Extract the lines from the first line of the records below through the line containing "valoración de la diversidad cultural desde", inclusive, and reproduce them exactly as written.

** Opening STUDY MATERIAL block **

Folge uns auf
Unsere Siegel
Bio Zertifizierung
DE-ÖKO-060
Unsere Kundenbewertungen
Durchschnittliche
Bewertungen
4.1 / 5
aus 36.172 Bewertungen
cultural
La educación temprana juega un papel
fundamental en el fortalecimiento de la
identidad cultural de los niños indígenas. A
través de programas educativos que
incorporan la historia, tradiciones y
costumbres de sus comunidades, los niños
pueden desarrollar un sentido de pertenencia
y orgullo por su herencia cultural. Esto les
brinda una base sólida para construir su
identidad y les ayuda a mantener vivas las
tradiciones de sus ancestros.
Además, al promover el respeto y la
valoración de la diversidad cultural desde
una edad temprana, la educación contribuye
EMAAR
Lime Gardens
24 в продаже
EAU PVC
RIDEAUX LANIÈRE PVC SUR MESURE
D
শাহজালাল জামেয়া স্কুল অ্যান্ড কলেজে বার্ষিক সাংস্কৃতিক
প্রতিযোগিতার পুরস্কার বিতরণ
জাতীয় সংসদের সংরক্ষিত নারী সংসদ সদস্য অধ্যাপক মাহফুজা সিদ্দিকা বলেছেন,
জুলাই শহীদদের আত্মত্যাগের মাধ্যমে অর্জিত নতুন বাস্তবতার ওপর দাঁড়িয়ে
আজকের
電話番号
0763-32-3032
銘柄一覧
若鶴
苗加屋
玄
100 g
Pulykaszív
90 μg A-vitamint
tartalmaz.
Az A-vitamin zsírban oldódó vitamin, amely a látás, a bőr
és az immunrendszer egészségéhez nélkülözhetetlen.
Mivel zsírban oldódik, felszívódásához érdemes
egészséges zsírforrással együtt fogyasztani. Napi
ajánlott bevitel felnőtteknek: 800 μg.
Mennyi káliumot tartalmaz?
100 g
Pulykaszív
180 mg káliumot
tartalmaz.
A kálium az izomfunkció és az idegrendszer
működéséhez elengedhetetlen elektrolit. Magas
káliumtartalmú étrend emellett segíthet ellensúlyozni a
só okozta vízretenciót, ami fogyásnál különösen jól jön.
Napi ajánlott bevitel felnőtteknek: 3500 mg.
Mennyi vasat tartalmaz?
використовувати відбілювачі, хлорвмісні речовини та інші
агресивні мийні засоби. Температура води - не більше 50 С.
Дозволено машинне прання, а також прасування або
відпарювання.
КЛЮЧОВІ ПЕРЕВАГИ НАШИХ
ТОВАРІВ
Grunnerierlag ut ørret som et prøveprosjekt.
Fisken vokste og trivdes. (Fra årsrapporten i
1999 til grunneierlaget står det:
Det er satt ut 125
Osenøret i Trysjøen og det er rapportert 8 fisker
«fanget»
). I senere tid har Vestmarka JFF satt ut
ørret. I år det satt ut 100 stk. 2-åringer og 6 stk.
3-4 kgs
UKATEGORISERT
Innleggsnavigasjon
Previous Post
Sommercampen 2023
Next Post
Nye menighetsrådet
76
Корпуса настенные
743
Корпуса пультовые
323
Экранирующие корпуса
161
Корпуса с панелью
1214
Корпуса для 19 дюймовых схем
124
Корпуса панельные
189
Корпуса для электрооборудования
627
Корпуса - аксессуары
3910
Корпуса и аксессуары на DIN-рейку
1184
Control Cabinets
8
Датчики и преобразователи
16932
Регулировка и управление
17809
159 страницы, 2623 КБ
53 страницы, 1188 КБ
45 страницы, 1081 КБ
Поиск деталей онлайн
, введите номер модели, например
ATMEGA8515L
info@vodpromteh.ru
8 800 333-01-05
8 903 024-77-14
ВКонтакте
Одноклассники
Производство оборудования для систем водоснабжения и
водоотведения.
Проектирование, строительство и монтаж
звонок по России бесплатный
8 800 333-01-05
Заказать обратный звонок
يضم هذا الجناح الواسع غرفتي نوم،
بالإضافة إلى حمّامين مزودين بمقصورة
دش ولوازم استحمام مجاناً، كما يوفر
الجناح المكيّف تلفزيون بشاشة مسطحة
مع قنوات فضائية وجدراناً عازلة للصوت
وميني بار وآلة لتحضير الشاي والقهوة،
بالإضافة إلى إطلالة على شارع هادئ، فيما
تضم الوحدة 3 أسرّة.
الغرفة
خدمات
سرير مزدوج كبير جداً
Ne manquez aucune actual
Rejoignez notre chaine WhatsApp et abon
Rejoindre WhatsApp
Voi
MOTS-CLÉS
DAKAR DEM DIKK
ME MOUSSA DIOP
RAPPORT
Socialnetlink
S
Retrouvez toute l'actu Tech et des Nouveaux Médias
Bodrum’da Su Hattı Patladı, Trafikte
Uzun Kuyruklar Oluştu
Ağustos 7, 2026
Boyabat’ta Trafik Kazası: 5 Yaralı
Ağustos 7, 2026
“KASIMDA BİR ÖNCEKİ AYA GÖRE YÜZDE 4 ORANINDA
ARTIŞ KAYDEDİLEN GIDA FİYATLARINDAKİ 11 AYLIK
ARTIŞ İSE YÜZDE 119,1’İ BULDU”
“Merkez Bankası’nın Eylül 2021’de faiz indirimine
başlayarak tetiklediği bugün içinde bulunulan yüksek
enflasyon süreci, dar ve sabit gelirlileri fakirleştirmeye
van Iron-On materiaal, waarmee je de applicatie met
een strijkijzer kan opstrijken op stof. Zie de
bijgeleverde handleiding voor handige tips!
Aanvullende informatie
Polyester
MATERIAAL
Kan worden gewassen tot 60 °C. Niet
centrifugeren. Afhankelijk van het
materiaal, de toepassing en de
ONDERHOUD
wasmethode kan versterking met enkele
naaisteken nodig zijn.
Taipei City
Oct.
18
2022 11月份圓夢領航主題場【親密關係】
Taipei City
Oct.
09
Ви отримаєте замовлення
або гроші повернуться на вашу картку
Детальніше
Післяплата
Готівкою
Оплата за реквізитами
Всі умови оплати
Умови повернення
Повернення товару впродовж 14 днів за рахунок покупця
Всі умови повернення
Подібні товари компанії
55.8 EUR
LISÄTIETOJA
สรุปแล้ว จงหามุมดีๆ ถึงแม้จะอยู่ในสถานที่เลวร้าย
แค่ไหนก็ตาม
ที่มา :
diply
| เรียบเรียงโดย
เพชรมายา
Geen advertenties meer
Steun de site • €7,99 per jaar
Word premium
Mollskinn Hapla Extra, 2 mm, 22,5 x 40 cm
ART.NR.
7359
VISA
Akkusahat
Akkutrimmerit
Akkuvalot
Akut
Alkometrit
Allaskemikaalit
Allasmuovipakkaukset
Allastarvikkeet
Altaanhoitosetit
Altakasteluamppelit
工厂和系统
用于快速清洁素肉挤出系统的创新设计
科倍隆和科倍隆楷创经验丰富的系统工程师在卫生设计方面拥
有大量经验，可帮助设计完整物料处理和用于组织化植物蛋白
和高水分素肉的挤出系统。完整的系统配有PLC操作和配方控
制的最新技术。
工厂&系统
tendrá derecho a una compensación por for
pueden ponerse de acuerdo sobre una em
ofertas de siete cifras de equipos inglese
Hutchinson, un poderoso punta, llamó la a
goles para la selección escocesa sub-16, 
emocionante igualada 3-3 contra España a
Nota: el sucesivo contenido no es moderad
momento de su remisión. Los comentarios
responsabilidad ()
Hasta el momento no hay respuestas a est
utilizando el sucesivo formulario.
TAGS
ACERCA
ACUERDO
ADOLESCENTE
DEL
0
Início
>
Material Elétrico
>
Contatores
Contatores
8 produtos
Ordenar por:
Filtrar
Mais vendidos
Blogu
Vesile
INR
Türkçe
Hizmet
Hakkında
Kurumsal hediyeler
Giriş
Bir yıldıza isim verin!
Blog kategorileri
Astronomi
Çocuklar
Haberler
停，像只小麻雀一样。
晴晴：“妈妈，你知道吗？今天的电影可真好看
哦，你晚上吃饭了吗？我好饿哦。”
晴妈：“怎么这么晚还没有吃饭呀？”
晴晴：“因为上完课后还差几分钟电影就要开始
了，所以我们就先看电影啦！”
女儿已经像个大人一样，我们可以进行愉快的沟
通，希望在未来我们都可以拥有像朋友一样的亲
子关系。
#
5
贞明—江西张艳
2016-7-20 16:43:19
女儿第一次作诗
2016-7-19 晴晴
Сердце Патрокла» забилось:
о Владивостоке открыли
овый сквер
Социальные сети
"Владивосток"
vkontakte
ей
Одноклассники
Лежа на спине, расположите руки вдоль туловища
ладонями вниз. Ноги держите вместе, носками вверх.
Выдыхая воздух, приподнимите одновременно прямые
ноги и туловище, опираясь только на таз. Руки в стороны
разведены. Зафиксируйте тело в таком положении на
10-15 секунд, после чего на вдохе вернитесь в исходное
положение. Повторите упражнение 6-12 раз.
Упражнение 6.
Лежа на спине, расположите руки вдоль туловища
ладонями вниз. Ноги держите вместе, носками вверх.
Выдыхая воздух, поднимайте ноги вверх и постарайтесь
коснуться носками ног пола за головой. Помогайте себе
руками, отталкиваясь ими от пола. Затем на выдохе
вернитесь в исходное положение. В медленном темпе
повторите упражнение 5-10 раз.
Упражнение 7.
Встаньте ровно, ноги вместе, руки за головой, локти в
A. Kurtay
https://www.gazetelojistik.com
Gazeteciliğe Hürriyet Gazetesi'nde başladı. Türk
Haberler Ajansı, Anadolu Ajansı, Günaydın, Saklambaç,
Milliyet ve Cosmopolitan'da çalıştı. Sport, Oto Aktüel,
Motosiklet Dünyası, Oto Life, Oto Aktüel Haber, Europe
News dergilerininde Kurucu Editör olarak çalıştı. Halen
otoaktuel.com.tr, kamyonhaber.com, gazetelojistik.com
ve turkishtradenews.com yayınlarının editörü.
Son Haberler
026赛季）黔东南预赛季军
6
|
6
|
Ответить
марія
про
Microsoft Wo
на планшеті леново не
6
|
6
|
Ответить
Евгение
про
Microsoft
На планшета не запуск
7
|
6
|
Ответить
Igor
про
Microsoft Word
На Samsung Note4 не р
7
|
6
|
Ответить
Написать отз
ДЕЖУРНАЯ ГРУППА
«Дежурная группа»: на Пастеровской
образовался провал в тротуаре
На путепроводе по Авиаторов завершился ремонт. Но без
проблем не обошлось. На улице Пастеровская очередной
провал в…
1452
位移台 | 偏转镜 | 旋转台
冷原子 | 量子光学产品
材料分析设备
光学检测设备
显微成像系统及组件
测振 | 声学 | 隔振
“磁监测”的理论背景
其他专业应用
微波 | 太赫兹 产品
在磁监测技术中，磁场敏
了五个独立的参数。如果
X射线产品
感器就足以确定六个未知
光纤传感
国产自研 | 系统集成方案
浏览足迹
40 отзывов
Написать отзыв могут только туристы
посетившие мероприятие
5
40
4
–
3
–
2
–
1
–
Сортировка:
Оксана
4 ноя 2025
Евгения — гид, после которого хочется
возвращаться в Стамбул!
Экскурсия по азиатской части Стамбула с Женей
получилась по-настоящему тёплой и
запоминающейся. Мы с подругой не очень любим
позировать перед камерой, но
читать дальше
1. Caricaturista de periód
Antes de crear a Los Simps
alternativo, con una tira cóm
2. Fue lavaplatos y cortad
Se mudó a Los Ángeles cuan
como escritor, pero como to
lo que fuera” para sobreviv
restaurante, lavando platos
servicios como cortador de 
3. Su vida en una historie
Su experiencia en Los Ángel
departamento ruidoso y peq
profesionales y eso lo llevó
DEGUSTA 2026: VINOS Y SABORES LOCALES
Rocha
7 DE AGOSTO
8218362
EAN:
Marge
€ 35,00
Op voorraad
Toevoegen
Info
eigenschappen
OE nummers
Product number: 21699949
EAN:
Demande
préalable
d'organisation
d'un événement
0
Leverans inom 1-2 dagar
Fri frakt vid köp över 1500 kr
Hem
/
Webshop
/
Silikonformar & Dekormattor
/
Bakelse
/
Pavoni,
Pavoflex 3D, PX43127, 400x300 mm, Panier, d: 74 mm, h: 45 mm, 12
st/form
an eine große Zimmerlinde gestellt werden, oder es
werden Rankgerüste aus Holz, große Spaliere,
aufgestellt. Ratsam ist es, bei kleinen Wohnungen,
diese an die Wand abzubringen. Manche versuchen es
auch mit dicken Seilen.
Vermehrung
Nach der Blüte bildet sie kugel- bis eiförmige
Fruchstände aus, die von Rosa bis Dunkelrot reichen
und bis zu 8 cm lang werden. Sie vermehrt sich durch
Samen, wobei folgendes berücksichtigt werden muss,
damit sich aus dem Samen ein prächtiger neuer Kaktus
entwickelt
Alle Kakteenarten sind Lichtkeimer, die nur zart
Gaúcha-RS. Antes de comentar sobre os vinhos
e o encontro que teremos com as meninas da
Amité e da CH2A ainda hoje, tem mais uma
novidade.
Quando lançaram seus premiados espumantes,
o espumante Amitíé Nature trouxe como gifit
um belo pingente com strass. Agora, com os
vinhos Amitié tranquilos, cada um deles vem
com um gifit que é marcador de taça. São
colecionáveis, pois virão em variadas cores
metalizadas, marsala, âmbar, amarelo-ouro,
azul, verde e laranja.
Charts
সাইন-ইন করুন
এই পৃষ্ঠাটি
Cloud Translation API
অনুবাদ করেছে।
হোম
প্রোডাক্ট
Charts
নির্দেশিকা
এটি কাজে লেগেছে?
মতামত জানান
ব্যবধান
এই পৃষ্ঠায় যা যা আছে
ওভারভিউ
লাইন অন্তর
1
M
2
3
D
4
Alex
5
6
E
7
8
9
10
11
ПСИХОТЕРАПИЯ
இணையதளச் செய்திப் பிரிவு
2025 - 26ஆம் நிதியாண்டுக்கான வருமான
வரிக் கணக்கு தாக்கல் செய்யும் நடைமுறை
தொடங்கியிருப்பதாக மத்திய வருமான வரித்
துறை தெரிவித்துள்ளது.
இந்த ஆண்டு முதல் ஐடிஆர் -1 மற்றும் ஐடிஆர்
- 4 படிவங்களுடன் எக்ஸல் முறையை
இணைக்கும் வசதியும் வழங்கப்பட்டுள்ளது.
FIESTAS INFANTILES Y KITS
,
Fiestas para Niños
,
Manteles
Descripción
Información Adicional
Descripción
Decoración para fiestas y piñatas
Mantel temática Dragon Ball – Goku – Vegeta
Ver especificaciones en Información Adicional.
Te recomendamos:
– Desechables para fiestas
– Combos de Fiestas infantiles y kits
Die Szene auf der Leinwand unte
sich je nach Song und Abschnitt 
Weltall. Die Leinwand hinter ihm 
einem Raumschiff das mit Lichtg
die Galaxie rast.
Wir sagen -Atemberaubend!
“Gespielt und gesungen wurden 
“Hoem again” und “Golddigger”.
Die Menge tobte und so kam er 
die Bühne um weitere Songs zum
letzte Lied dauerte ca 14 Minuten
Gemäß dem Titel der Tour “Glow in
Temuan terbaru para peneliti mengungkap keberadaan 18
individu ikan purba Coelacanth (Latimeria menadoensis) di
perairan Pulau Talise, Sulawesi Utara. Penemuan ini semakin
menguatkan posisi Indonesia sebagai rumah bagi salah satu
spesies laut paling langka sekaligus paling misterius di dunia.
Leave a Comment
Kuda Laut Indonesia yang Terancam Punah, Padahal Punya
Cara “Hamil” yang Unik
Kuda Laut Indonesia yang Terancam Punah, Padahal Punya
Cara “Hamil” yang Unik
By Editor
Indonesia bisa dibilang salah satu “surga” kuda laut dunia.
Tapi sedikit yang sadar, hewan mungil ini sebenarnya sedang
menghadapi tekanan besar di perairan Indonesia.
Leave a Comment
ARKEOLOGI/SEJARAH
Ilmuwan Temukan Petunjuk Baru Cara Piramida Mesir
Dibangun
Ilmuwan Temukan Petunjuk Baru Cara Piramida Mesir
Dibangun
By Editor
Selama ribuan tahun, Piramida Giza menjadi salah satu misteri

** Closing STUDY MATERIAL block **

RESPONSE TO THE EXERCISE:
Folge uns auf
Unsere Siegel
Bio Zertifizierung
DE-ÖKO-060
Unsere Kundenbewertungen
Durchschnittliche
Bewertungen
4.1 / 5
aus 36.172 Bewertungen
cultural
La educación temprana juega un papel
fundamental en el fortalecimiento de la
identidad cultural de los niños indígenas. A
través de programas educativos que
incorporan la historia, tradiciones y
costumbres de sus comunidades, los niños
pueden desarrollar un sentido de pertenencia
y orgullo por su herencia cultural. Esto les
brinda una base sólida para construir su
identidad y les ayuda a mantener vivas las
tradiciones de sus ancestros.
Además, al promover el respeto y la
valoración de la diversidad cultural desde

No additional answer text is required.